Work to complete> Return all of the data below unchanged, line for line.
►
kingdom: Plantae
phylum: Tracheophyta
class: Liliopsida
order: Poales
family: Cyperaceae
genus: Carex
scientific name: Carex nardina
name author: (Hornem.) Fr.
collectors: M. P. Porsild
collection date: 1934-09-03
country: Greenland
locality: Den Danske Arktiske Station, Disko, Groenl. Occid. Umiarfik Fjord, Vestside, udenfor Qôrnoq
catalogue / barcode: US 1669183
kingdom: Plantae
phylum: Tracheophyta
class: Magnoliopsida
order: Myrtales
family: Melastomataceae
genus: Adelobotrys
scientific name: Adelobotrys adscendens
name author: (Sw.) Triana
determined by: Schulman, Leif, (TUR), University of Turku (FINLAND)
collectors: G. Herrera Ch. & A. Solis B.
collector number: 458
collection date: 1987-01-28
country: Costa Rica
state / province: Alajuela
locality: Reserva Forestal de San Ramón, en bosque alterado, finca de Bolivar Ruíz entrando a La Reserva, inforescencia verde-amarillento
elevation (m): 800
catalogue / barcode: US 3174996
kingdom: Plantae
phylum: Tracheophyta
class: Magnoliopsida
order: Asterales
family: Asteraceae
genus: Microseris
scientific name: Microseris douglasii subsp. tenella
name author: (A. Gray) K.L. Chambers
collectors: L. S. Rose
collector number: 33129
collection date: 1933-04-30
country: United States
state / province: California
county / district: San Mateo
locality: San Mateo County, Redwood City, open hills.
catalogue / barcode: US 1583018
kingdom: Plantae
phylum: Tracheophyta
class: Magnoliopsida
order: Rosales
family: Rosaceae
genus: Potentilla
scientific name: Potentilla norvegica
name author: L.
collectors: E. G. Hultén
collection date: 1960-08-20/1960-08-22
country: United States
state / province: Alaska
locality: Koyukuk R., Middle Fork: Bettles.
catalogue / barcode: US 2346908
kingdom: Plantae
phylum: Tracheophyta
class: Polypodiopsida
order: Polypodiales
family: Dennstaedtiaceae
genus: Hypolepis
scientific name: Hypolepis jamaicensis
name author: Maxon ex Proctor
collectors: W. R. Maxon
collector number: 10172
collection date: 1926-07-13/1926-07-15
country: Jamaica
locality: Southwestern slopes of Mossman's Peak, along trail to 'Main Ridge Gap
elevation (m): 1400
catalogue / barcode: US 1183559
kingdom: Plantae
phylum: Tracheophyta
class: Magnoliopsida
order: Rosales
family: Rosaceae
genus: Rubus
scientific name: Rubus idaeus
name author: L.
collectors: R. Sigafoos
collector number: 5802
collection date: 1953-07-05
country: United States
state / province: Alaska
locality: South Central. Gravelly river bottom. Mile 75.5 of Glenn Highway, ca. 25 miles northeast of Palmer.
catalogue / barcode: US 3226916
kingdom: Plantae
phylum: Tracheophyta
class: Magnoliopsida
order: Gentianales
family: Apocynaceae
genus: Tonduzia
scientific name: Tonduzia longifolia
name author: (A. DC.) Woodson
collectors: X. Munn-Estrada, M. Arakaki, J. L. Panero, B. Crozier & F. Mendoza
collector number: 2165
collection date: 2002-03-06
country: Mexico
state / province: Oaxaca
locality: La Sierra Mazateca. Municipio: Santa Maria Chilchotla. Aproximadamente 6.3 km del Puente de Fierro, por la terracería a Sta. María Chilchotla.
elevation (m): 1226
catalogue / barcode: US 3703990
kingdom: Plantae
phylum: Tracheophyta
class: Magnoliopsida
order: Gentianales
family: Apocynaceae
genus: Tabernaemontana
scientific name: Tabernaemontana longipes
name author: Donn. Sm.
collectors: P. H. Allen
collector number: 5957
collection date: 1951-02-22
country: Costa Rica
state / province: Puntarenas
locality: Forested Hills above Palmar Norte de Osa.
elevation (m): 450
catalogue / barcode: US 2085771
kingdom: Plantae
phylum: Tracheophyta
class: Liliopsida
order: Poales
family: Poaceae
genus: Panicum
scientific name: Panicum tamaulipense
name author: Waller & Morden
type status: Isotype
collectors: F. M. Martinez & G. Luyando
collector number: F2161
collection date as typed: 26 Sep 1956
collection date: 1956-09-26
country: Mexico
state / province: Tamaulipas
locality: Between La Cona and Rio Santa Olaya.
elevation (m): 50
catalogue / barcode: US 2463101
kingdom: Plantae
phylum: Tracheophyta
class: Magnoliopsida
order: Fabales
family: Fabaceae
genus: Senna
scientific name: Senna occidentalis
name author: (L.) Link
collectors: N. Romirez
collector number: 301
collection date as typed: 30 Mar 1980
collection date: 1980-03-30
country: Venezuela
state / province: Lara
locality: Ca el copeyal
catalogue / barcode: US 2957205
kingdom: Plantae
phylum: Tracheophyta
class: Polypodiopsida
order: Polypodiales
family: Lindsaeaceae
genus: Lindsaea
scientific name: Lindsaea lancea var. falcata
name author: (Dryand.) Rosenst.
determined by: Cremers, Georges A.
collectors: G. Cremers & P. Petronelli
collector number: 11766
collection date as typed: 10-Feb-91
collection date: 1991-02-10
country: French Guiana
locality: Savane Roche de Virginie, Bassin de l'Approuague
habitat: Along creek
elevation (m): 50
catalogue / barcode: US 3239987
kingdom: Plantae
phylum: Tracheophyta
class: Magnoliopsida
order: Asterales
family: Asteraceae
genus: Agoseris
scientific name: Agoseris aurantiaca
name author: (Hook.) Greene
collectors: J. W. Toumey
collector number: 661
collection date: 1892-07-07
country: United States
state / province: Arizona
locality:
◄
Solution for this task>
kingdom: Plantae
phylum: Tracheophyta
class: Liliopsida
order: Poales
family: Cyperaceae
genus: Carex
scientific name: Carex nardina
name author: (Hornem.) Fr.
collectors: M. P. Porsild
collection date: 1934-09-03
country: Greenland
locality: Den Danske Arktiske Station, Disko, Groenl. Occid. Umiarfik Fjord, Vestside, udenfor Qôrnoq
catalogue / barcode: US 1669183
kingdom: Plantae
phylum: Tracheophyta
class: Magnoliopsida
order: Myrtales
family: Melastomataceae
genus: Adelobotrys
scientific name: Adelobotrys adscendens
name author: (Sw.) Triana
determined by: Schulman, Leif, (TUR), University of Turku (FINLAND)
collectors: G. Herrera Ch. & A. Solis B.
collector number: 458
collection date: 1987-01-28
country: Costa Rica
state / province: Alajuela
locality: Reserva Forestal de San Ramón, en bosque alterado, finca de Bolivar Ruíz entrando a La Reserva, inforescencia verde-amarillento
elevation (m): 800
catalogue / barcode: US 3174996
kingdom: Plantae
phylum: Tracheophyta
class: Magnoliopsida
order: Asterales
family: Asteraceae
genus: Microseris
scientific name: Microseris douglasii subsp. tenella
name author: (A. Gray) K.L. Chambers
collectors: L. S. Rose
collector number: 33129
collection date: 1933-04-30
country: United States
state / province: California
county / district: San Mateo
locality: San Mateo County, Redwood City, open hills.
catalogue / barcode: US 1583018
kingdom: Plantae
phylum: Tracheophyta
class: Magnoliopsida
order: Rosales
family: Rosaceae
genus: Potentilla
scientific name: Potentilla norvegica
name author: L.
collectors: E. G. Hultén
collection date: 1960-08-20/1960-08-22
country: United States
state / province: Alaska
locality: Koyukuk R., Middle Fork: Bettles.
catalogue / barcode: US 2346908
kingdom: Plantae
phylum: Tracheophyta
class: Polypodiopsida
order: Polypodiales
family: Dennstaedtiaceae
genus: Hypolepis
scientific name: Hypolepis jamaicensis
name author: Maxon ex Proctor
collectors: W. R. Maxon
collector number: 10172
collection date: 1926-07-13/1926-07-15
country: Jamaica
locality: Southwestern slopes of Mossman's Peak, along trail to 'Main Ridge Gap
elevation (m): 1400
catalogue / barcode: US 1183559
kingdom: Plantae
phylum: Tracheophyta
class: Magnoliopsida
order: Rosales
family: Rosaceae
genus: Rubus
scientific name: Rubus idaeus
name author: L.
collectors: R. Sigafoos
collector number: 5802
collection date: 1953-07-05
country: United States
state / province: Alaska
locality: South Central. Gravelly river bottom. Mile 75.5 of Glenn Highway, ca. 25 miles northeast of Palmer.
catalogue / barcode: US 3226916
kingdom: Plantae
phylum: Tracheophyta
class: Magnoliopsida
order: Gentianales
family: Apocynaceae
genus: Tonduzia
scientific name: Tonduzia longifolia
name author: (A. DC.) Woodson
collectors: X. Munn-Estrada, M. Arakaki, J. L. Panero, B. Crozier & F. Mendoza
collector number: 2165
collection date: 2002-03-06
country: Mexico
state / province: Oaxaca
locality: La Sierra Mazateca. Municipio: Santa Maria Chilchotla. Aproximadamente 6.3 km del Puente de Fierro, por la terracería a Sta. María Chilchotla.
elevation (m): 1226
catalogue / barcode: US 3703990
kingdom: Plantae
phylum: Tracheophyta
class: Magnoliopsida
order: Gentianales
family: Apocynaceae
genus: Tabernaemontana
scientific name: Tabernaemontana longipes
name author: Donn. Sm.
collectors: P. H. Allen
collector number: 5957
collection date: 1951-02-22
country: Costa Rica
state / province: Puntarenas
locality: Forested Hills above Palmar Norte de Osa.
elevation (m): 450
catalogue / barcode: US 2085771
kingdom: Plantae
phylum: Tracheophyta
class: Liliopsida
order: Poales
family: Poaceae
genus: Panicum
scientific name: Panicum tamaulipense
name author: Waller & Morden
type status: Isotype
collectors: F. M. Martinez & G. Luyando
collector number: F2161
collection date as typed: 26 Sep 1956
collection date: 1956-09-26
country: Mexico
state / province: Tamaulipas
locality: Between La Cona and Rio Santa Olaya.
elevation (m): 50
catalogue / barcode: US 2463101
kingdom: Plantae
phylum: Tracheophyta
class: Magnoliopsida
order: Fabales
family: Fabaceae
genus: Senna
scientific name: Senna occidentalis
name author: (L.) Link
collectors: N. Romirez
collector number: 301
collection date as typed: 30 Mar 1980
collection date: 1980-03-30
country: Venezuela
state / province: Lara
locality: Ca el copeyal
catalogue / barcode: US 2957205
kingdom: Plantae
phylum: Tracheophyta
class: Polypodiopsida
order: Polypodiales
family: Lindsaeaceae
genus: Lindsaea
scientific name: Lindsaea lancea var. falcata
name author: (Dryand.) Rosenst.
determined by: Cremers, Georges A.
collectors: G. Cremers & P. Petronelli
collector number: 11766
collection date as typed: 10-Feb-91
collection date: 1991-02-10
country: French Guiana
locality: Savane Roche de Virginie, Bassin de l'Approuague
habitat: Along creek
elevation (m): 50
catalogue / barcode: US 3239987
kingdom: Plantae
phylum: Tracheophyta
class: Magnoliopsida
order: Asterales
family: Asteraceae
genus: Agoseris
scientific name: Agoseris aurantiaca
name author: (Hook.) Greene
collectors: J. W. Toumey
collector number: 661
collection date: 1892-07-07
country: United States
state / province: Arizona
locality:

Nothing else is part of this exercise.